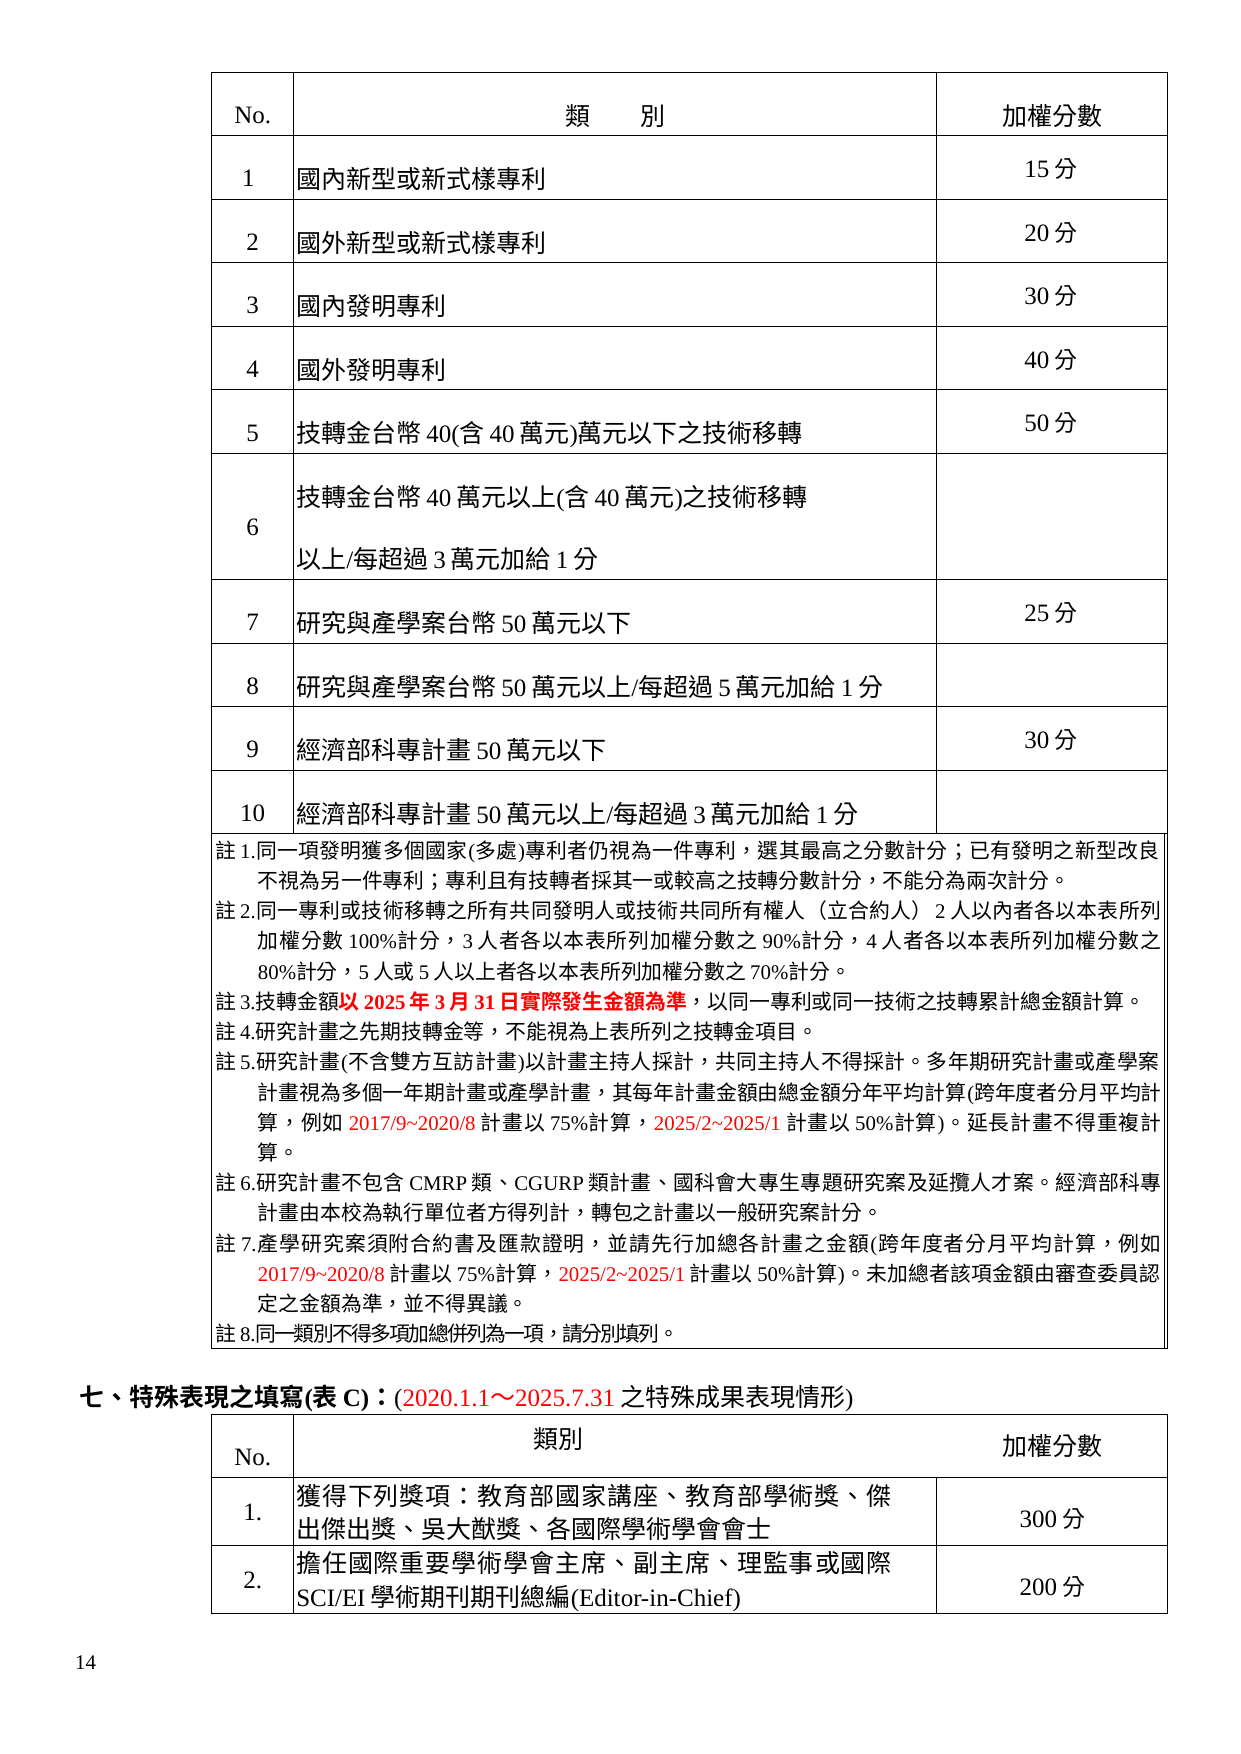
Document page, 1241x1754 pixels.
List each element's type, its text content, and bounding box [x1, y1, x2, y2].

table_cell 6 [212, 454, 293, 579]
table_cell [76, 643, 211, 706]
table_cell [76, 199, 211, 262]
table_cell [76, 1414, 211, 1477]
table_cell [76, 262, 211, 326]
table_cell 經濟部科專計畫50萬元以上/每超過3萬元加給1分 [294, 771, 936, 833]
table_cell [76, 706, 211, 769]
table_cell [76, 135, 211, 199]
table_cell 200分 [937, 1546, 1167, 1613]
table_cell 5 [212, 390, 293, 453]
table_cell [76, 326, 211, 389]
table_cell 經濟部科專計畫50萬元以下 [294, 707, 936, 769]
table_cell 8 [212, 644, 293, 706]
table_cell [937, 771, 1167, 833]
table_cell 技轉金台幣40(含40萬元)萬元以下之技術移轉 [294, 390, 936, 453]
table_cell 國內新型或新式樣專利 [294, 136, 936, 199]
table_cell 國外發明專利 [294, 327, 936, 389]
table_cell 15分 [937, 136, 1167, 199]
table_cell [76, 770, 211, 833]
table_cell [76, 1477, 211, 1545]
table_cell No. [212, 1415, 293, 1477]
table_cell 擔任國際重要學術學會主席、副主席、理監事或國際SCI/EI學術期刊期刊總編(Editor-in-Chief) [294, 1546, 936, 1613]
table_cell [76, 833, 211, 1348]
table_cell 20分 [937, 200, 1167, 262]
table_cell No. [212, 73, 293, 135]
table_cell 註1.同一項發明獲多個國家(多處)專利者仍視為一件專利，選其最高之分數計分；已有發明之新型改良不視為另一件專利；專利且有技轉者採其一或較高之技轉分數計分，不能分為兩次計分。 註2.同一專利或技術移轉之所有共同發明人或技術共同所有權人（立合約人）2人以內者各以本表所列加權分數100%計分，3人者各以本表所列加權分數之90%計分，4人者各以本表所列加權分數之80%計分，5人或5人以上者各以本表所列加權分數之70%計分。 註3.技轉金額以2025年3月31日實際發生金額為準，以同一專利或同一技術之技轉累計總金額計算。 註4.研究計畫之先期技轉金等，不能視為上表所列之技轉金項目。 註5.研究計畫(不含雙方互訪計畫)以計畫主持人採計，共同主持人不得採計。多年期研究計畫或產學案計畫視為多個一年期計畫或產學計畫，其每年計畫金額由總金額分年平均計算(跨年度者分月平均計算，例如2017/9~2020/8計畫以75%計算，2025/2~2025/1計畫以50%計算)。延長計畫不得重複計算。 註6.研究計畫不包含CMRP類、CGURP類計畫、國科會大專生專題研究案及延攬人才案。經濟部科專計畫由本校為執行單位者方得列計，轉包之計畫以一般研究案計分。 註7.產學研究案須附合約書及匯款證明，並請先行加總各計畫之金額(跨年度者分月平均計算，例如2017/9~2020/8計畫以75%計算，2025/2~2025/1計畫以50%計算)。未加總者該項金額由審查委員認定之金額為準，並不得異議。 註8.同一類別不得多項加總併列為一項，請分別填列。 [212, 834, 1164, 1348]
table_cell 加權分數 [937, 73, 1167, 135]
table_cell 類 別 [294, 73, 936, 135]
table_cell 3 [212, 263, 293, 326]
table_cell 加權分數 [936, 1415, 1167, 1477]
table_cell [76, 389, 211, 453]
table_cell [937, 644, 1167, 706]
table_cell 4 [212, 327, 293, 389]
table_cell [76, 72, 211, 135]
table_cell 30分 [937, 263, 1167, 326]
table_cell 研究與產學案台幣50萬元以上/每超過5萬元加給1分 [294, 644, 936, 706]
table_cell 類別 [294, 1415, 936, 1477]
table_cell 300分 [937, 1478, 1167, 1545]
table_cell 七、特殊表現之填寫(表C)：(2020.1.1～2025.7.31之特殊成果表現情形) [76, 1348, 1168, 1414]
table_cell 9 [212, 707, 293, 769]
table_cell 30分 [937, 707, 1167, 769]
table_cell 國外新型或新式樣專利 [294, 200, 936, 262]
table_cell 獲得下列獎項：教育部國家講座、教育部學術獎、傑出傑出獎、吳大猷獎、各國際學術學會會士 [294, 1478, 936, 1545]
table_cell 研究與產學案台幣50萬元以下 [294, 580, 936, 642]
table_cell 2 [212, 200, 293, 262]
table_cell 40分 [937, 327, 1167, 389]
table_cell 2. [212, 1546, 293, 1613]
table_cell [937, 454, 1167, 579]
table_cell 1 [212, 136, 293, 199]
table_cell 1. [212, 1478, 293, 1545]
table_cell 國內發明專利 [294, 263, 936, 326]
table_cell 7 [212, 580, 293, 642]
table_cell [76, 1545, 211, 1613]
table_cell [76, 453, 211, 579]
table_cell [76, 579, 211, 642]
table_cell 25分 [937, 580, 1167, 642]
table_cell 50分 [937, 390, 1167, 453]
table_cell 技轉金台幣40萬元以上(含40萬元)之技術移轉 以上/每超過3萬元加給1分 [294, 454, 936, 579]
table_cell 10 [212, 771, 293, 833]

*****

## [Given instruction]
Copy the entries above line for line, leaving out the picture.

## [Complete response]
Document page, 1241x1754 pixels.
List each element's type, its text content, and bounding box [x1, y1, x2, y2].

table_cell 6 [212, 454, 293, 579]
table_cell [76, 643, 211, 706]
table_cell [76, 199, 211, 262]
table_cell [76, 1414, 211, 1477]
table_cell [76, 262, 211, 326]
table_cell 經濟部科專計畫50萬元以上/每超過3萬元加給1分 [294, 771, 936, 833]
table_cell [76, 706, 211, 769]
table_cell [76, 135, 211, 199]
table_cell 200分 [937, 1546, 1167, 1613]
table_cell 5 [212, 390, 293, 453]
table_cell [76, 326, 211, 389]
table_cell 經濟部科專計畫50萬元以下 [294, 707, 936, 769]
table_cell 8 [212, 644, 293, 706]
table_cell [937, 771, 1167, 833]
table_cell 技轉金台幣40(含40萬元)萬元以下之技術移轉 [294, 390, 936, 453]
table_cell 國內新型或新式樣專利 [294, 136, 936, 199]
table_cell 國外發明專利 [294, 327, 936, 389]
table_cell 15分 [937, 136, 1167, 199]
table_cell [76, 770, 211, 833]
table_cell [76, 1477, 211, 1545]
table_cell No. [212, 1415, 293, 1477]
table_cell 擔任國際重要學術學會主席、副主席、理監事或國際SCI/EI學術期刊期刊總編(Editor-in-Chief) [294, 1546, 936, 1613]
table_cell [76, 833, 211, 1348]
table_cell 20分 [937, 200, 1167, 262]
table_cell No. [212, 73, 293, 135]
table_cell 註1.同一項發明獲多個國家(多處)專利者仍視為一件專利，選其最高之分數計分；已有發明之新型改良不視為另一件專利；專利且有技轉者採其一或較高之技轉分數計分，不能分為兩次計分。 註2.同一專利或技術移轉之所有共同發明人或技術共同所有權人（立合約人）2人以內者各以本表所列加權分數100%計分，3人者各以本表所列加權分數之90%計分，4人者各以本表所列加權分數之80%計分，5人或5人以上者各以本表所列加權分數之70%計分。 註3.技轉金額以2025年3月31日實際發生金額為準，以同一專利或同一技術之技轉累計總金額計算。 註4.研究計畫之先期技轉金等，不能視為上表所列之技轉金項目。 註5.研究計畫(不含雙方互訪計畫)以計畫主持人採計，共同主持人不得採計。多年期研究計畫或產學案計畫視為多個一年期計畫或產學計畫，其每年計畫金額由總金額分年平均計算(跨年度者分月平均計算，例如2017/9~2020/8計畫以75%計算，2025/2~2025/1計畫以50%計算)。延長計畫不得重複計算。 註6.研究計畫不包含CMRP類、CGURP類計畫、國科會大專生專題研究案及延攬人才案。經濟部科專計畫由本校為執行單位者方得列計，轉包之計畫以一般研究案計分。 註7.產學研究案須附合約書及匯款證明，並請先行加總各計畫之金額(跨年度者分月平均計算，例如2017/9~2020/8計畫以75%計算，2025/2~2025/1計畫以50%計算)。未加總者該項金額由審查委員認定之金額為準，並不得異議。 註8.同一類別不得多項加總併列為一項，請分別填列。 [212, 834, 1164, 1348]
table_cell 加權分數 [937, 73, 1167, 135]
table_cell 類 別 [294, 73, 936, 135]
table_cell 3 [212, 263, 293, 326]
table_cell 加權分數 [936, 1415, 1167, 1477]
table_cell [76, 389, 211, 453]
table_cell [937, 644, 1167, 706]
table_cell 4 [212, 327, 293, 389]
table_cell [76, 72, 211, 135]
table_cell 30分 [937, 263, 1167, 326]
table_cell 研究與產學案台幣50萬元以上/每超過5萬元加給1分 [294, 644, 936, 706]
table_cell 類別 [294, 1415, 936, 1477]
table_cell 300分 [937, 1478, 1167, 1545]
table_cell 七、特殊表現之填寫(表C)：(2020.1.1～2025.7.31之特殊成果表現情形) [76, 1348, 1168, 1414]
table_cell 9 [212, 707, 293, 769]
table_cell 30分 [937, 707, 1167, 769]
table_cell 國外新型或新式樣專利 [294, 200, 936, 262]
table_cell 獲得下列獎項：教育部國家講座、教育部學術獎、傑出傑出獎、吳大猷獎、各國際學術學會會士 [294, 1478, 936, 1545]
table_cell 研究與產學案台幣50萬元以下 [294, 580, 936, 642]
table_cell 2 [212, 200, 293, 262]
table_cell 40分 [937, 327, 1167, 389]
table_cell 2. [212, 1546, 293, 1613]
table_cell [937, 454, 1167, 579]
table_cell 1 [212, 136, 293, 199]
table_cell 1. [212, 1478, 293, 1545]
table_cell 國內發明專利 [294, 263, 936, 326]
table_cell 7 [212, 580, 293, 642]
table_cell [76, 1545, 211, 1613]
table_cell [76, 453, 211, 579]
table_cell [76, 579, 211, 642]
table_cell 25分 [937, 580, 1167, 642]
table_cell 50分 [937, 390, 1167, 453]
table_cell 技轉金台幣40萬元以上(含40萬元)之技術移轉 以上/每超過3萬元加給1分 [294, 454, 936, 579]
table_cell 10 [212, 771, 293, 833]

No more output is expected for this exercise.